# [TASK BRIEF]
Format the entries below as a Markdown table with two columns, "Row" for the row number and "Line" for the text of each line. Leave out any blank lines.

Saved entries
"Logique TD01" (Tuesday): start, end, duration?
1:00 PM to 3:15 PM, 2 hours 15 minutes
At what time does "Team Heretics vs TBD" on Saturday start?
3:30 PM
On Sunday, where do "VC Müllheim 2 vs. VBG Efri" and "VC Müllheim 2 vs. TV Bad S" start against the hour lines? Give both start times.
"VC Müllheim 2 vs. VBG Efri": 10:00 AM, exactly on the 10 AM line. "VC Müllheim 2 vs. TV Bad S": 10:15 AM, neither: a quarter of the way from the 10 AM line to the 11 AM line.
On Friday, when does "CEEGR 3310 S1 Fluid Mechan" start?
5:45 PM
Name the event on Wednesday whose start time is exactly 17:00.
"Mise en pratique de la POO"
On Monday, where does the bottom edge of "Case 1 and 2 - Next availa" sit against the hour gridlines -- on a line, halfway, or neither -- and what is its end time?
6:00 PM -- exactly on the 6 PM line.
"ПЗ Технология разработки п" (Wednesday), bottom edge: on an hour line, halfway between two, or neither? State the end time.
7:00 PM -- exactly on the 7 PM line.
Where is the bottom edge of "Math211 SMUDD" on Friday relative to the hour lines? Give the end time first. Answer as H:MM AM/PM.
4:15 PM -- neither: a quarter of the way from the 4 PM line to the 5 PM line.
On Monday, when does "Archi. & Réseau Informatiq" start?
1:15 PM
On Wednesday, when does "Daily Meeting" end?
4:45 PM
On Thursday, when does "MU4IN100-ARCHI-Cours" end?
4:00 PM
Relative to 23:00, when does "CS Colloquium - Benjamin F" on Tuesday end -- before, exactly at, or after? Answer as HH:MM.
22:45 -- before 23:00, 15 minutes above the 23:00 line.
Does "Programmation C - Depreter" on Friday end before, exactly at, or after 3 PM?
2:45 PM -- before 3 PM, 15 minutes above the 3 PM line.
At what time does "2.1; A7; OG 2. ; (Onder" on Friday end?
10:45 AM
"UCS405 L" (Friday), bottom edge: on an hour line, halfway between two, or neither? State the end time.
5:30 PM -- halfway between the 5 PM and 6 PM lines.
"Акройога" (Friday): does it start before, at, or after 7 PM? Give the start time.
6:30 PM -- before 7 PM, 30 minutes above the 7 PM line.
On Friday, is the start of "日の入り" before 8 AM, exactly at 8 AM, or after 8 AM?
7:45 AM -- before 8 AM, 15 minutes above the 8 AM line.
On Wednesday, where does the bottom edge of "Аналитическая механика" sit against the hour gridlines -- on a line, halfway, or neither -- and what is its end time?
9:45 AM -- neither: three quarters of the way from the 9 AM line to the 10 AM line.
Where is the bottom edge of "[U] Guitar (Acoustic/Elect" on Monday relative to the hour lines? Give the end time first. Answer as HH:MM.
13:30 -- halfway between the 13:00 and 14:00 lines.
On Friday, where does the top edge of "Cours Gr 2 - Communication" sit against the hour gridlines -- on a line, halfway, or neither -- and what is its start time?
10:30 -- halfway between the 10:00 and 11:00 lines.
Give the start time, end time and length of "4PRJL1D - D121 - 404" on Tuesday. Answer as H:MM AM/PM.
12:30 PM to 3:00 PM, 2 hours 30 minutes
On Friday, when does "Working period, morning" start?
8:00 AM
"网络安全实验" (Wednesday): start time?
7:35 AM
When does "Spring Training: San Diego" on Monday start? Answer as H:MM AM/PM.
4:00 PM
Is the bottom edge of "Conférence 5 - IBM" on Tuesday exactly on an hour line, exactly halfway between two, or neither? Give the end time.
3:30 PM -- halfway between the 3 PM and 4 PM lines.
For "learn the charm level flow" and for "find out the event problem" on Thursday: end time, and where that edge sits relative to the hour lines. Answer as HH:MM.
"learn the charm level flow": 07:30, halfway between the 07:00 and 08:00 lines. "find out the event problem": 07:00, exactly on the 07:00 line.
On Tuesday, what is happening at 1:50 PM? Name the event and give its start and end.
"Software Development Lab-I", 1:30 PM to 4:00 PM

# [SOLUTION]
| Row | Line |
|---|---|
| 1 | "Logique TD01" (Tuesday): start, end, duration? |
| 2 | 1:00 PM to 3:15 PM, 2 hours 15 minutes |
| 3 | At what time does "Team Heretics vs TBD" on Saturday start? |
| 4 | 3:30 PM |
| 5 | On Sunday, where do "VC Müllheim 2 vs. VBG Efri" and "VC Müllheim 2 vs. TV Bad S" start against the hour lines? Give both start times. |
| 6 | "VC Müllheim 2 vs. VBG Efri": 10:00 AM, exactly on the 10 AM line. "VC Müllheim 2 vs. TV Bad S": 10:15 AM, neither: a quarter of the way from the 10 AM line to the 11 AM line. |
| 7 | On Friday, when does "CEEGR 3310 S1 Fluid Mechan" start? |
| 8 | 5:45 PM |
| 9 | Name the event on Wednesday whose start time is exactly 17:00. |
| 10 | "Mise en pratique de la POO" |
| 11 | On Monday, where does the bottom edge of "Case 1 and 2 - Next availa" sit against the hour gridlines -- on a line, halfway, or neither -- and what is its end time? |
| 12 | 6:00 PM -- exactly on the 6 PM line. |
| 13 | "ПЗ Технология разработки п" (Wednesday), bottom edge: on an hour line, halfway between two, or neither? State the end time. |
| 14 | 7:00 PM -- exactly on the 7 PM line. |
| 15 | Where is the bottom edge of "Math211 SMUDD" on Friday relative to the hour lines? Give the end time first. Answer as H:MM AM/PM. |
| 16 | 4:15 PM -- neither: a quarter of the way from the 4 PM line to the 5 PM line. |
| 17 | On Monday, when does "Archi. & Réseau Informatiq" start? |
| 18 | 1:15 PM |
| 19 | On Wednesday, when does "Daily Meeting" end? |
| 20 | 4:45 PM |
| 21 | On Thursday, when does "MU4IN100-ARCHI-Cours" end? |
| 22 | 4:00 PM |
| 23 | Relative to 23:00, when does "CS Colloquium - Benjamin F" on Tuesday end -- before, exactly at, or after? Answer as HH:MM. |
| 24 | 22:45 -- before 23:00, 15 minutes above the 23:00 line. |
| 25 | Does "Programmation C - Depreter" on Friday end before, exactly at, or after 3 PM? |
| 26 | 2:45 PM -- before 3 PM, 15 minutes above the 3 PM line. |
| 27 | At what time does "2.1; A7; OG 2. ; (Onder" on Friday end? |
| 28 | 10:45 AM |
| 29 | "UCS405 L" (Friday), bottom edge: on an hour line, halfway between two, or neither? State the end time. |
| 30 | 5:30 PM -- halfway between the 5 PM and 6 PM lines. |
| 31 | "Акройога" (Friday): does it start before, at, or after 7 PM? Give the start time. |
| 32 | 6:30 PM -- before 7 PM, 30 minutes above the 7 PM line. |
| 33 | On Friday, is the start of "日の入り" before 8 AM, exactly at 8 AM, or after 8 AM? |
| 34 | 7:45 AM -- before 8 AM, 15 minutes above the 8 AM line. |
| 35 | On Wednesday, where does the bottom edge of "Аналитическая механика" sit against the hour gridlines -- on a line, halfway, or neither -- and what is its end time? |
| 36 | 9:45 AM -- neither: three quarters of the way from the 9 AM line to the 10 AM line. |
| 37 | Where is the bottom edge of "[U] Guitar (Acoustic/Elect" on Monday relative to the hour lines? Give the end time first. Answer as HH:MM. |
| 38 | 13:30 -- halfway between the 13:00 and 14:00 lines. |
| 39 | On Friday, where does the top edge of "Cours Gr 2 - Communication" sit against the hour gridlines -- on a line, halfway, or neither -- and what is its start time? |
| 40 | 10:30 -- halfway between the 10:00 and 11:00 lines. |
| 41 | Give the start time, end time and length of "4PRJL1D - D121 - 404" on Tuesday. Answer as H:MM AM/PM. |
| 42 | 12:30 PM to 3:00 PM, 2 hours 30 minutes |
| 43 | On Friday, when does "Working period, morning" start? |
| 44 | 8:00 AM |
| 45 | "网络安全实验" (Wednesday): start time? |
| 46 | 7:35 AM |
| 47 | When does "Spring Training: San Diego" on Monday start? Answer as H:MM AM/PM. |
| 48 | 4:00 PM |
| 49 | Is the bottom edge of "Conférence 5 - IBM" on Tuesday exactly on an hour line, exactly halfway between two, or neither? Give the end time. |
| 50 | 3:30 PM -- halfway between the 3 PM and 4 PM lines. |
| 51 | For "learn the charm level flow" and for "find out the event problem" on Thursday: end time, and where that edge sits relative to the hour lines. Answer as HH:MM. |
| 52 | "learn the charm level flow": 07:30, halfway between the 07:00 and 08:00 lines. "find out the event problem": 07:00, exactly on the 07:00 line. |
| 53 | On Tuesday, what is happening at 1:50 PM? Name the event and give its start and end. |
| 54 | "Software Development Lab-I", 1:30 PM to 4:00 PM |